__TASK STATEMENT__: When you transcribe the lines below, keep every word the same and leave the pictures behind.

─── EXCERPTED DATA

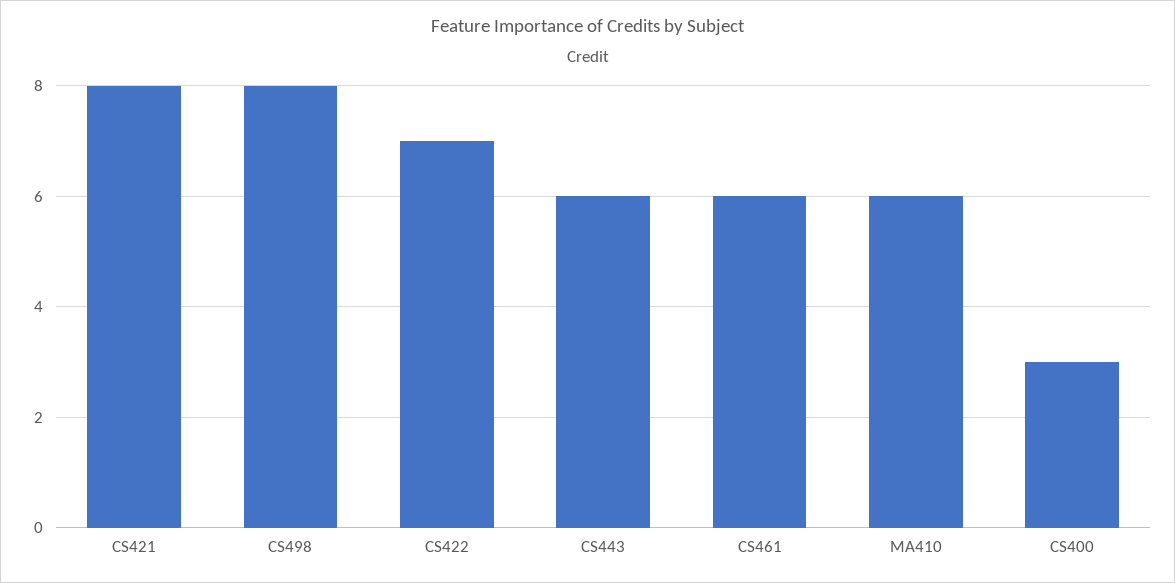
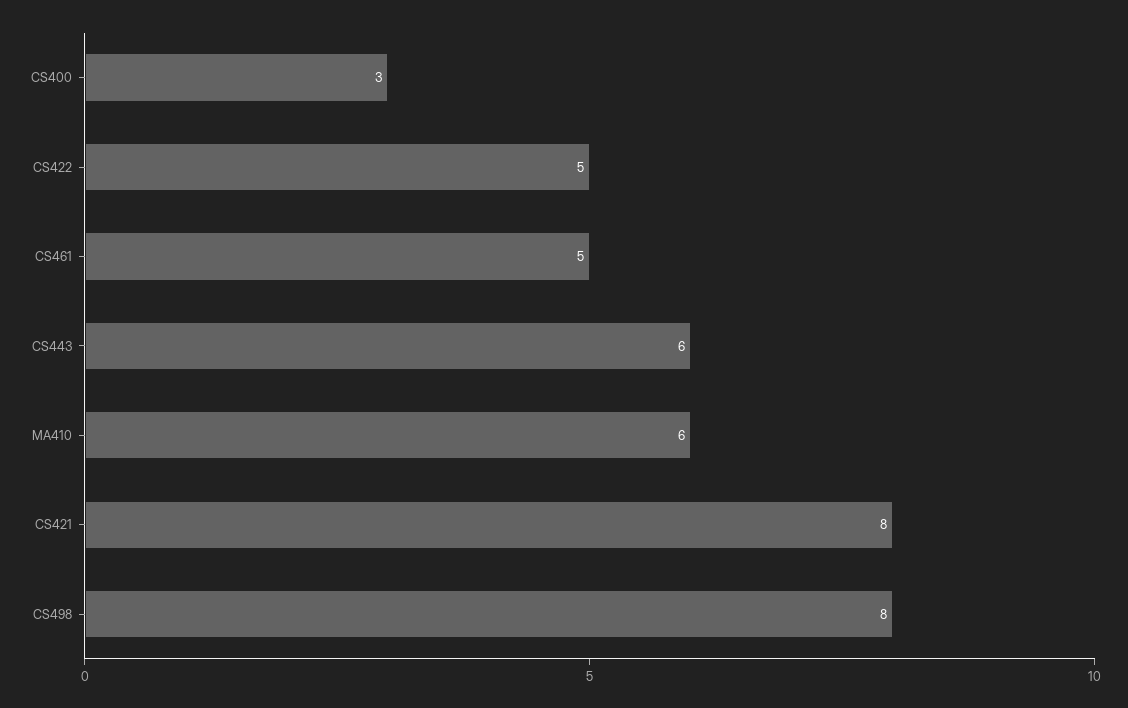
  {
    "CS421": 8,
    "CS498": 8,
-   "CS422": 7,
+   "CS422": 5,
    "CS443": 6,
-   "CS461": 6,
+   "CS461": 5,
    "MA410": 6,
    "CS400": 3
  }

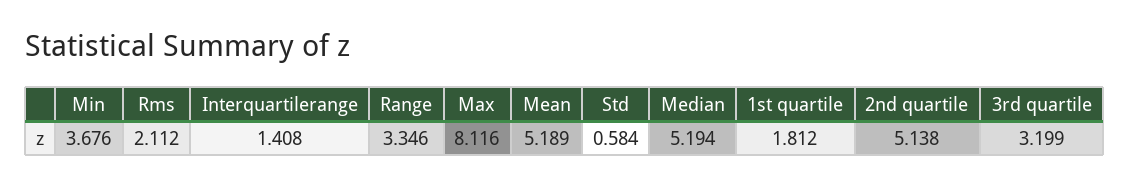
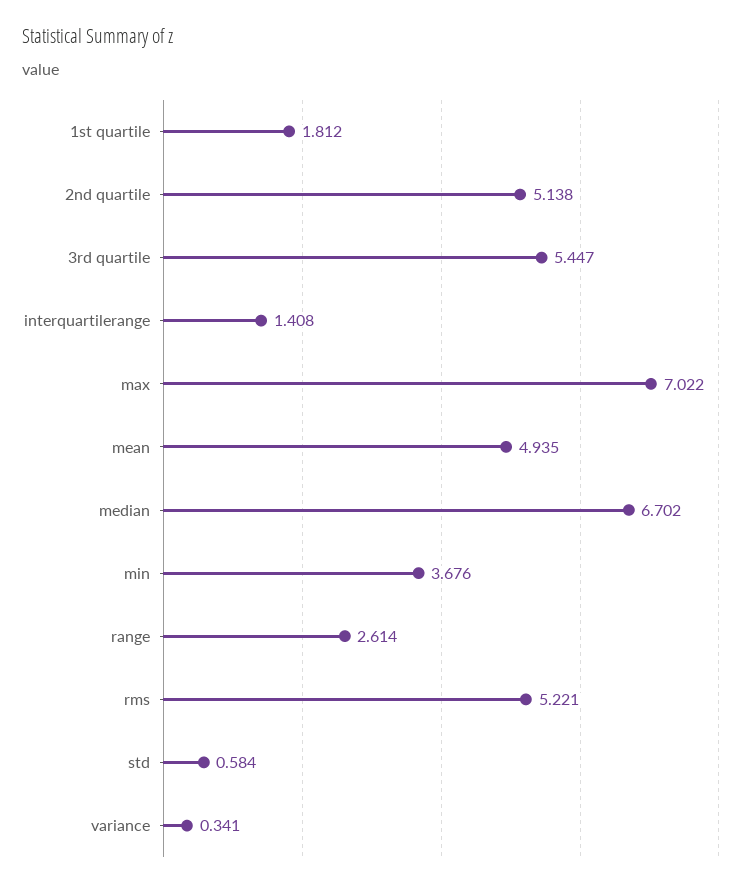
  {
    "Min": 3.676,
-   "Rms": 2.112,
+   "Rms": 5.221,
    "Interquartilerange": 1.408,
-   "Range": 3.346,
+   "Range": 2.614,
-   "Max": 8.116,
+   "Max": 7.022,
-   "Mean": 5.189,
+   "Mean": 4.935,
    "Std": 0.584,
-   "Median": 5.194,
+   "Median": 6.702,
    "1st quartile": 1.812,
    "2nd quartile": 5.138,
-   "3rd quartile": 3.199
+   "3rd quartile": 5.447,
+   "variance": 0.341
  }

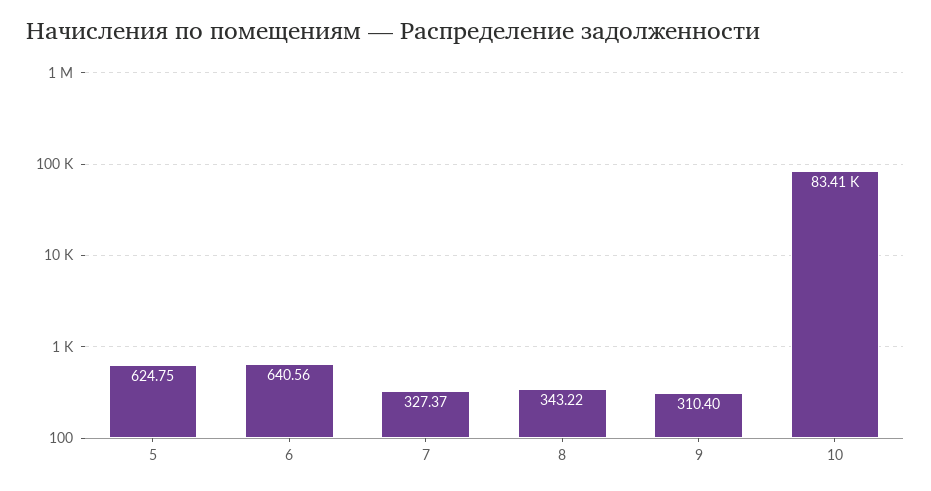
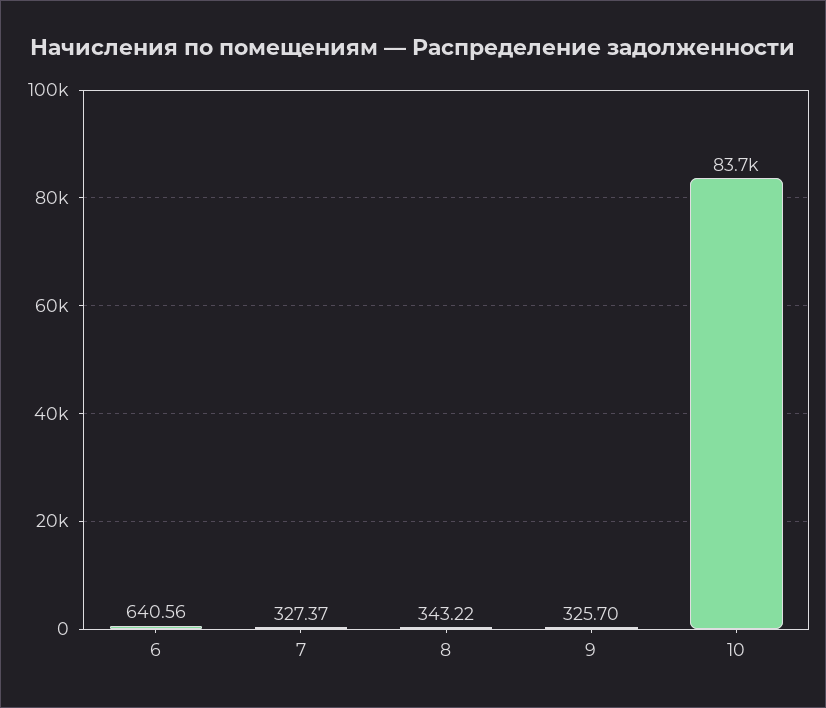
  {
-   "5": 624.75,
    "6": 640.56,
    "7": 327.37,
    "8": 343.22,
-   "9": 310.4,
+   "9": 325.7,
-   "10": 83410
+   "10": 83700
  }

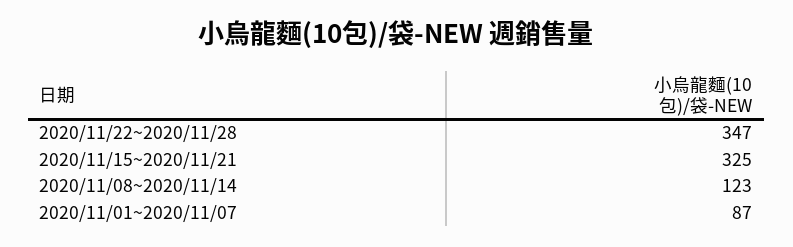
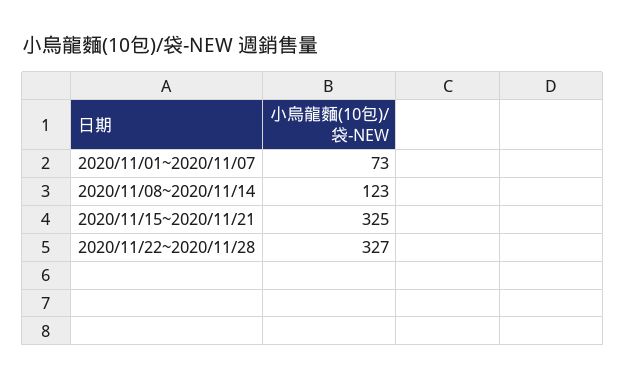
  {
-   "2020/11/22~2020/11/28": 347,
+   "2020/11/22~2020/11/28": 327,
    "2020/11/15~2020/11/21": 325,
    "2020/11/08~2020/11/14": 123,
-   "2020/11/01~2020/11/07": 87
+   "2020/11/01~2020/11/07": 73
  }

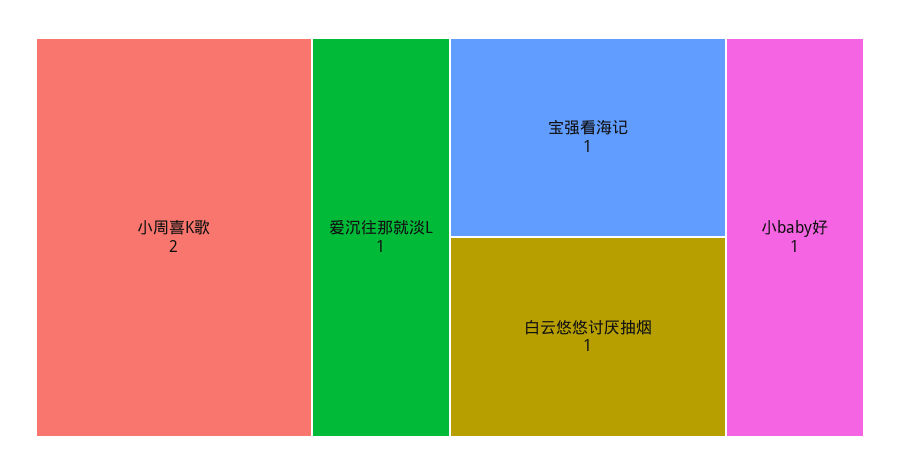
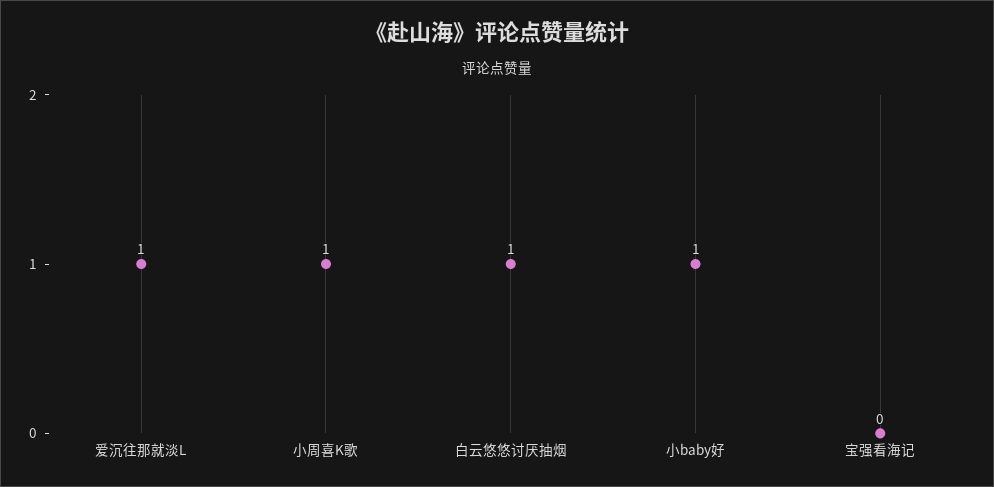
  {
-   "小周喜K歌": 2,
+   "小周喜K歌": 1,
    "爱沉往那就淡L": 1,
-   "宝强看海记": 1,
+   "宝强看海记": 0,
    "白云悠悠讨厌抽烟": 1,
    "小baby好": 1
  }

──────

__SOLVED EXERCISE__:
  {
    "CS421": 8,
    "CS498": 8,
-   "CS422": 7,
+   "CS422": 5,
    "CS443": 6,
-   "CS461": 6,
+   "CS461": 5,
    "MA410": 6,
    "CS400": 3
  }

  {
    "Min": 3.676,
-   "Rms": 2.112,
+   "Rms": 5.221,
    "Interquartilerange": 1.408,
-   "Range": 3.346,
+   "Range": 2.614,
-   "Max": 8.116,
+   "Max": 7.022,
-   "Mean": 5.189,
+   "Mean": 4.935,
    "Std": 0.584,
-   "Median": 5.194,
+   "Median": 6.702,
    "1st quartile": 1.812,
    "2nd quartile": 5.138,
-   "3rd quartile": 3.199
+   "3rd quartile": 5.447,
+   "variance": 0.341
  }

  {
-   "5": 624.75,
    "6": 640.56,
    "7": 327.37,
    "8": 343.22,
-   "9": 310.4,
+   "9": 325.7,
-   "10": 83410
+   "10": 83700
  }

  {
-   "2020/11/22~2020/11/28": 347,
+   "2020/11/22~2020/11/28": 327,
    "2020/11/15~2020/11/21": 325,
    "2020/11/08~2020/11/14": 123,
-   "2020/11/01~2020/11/07": 87
+   "2020/11/01~2020/11/07": 73
  }

  {
-   "小周喜K歌": 2,
+   "小周喜K歌": 1,
    "爱沉往那就淡L": 1,
-   "宝强看海记": 1,
+   "宝强看海记": 0,
    "白云悠悠讨厌抽烟": 1,
    "小baby好": 1
  }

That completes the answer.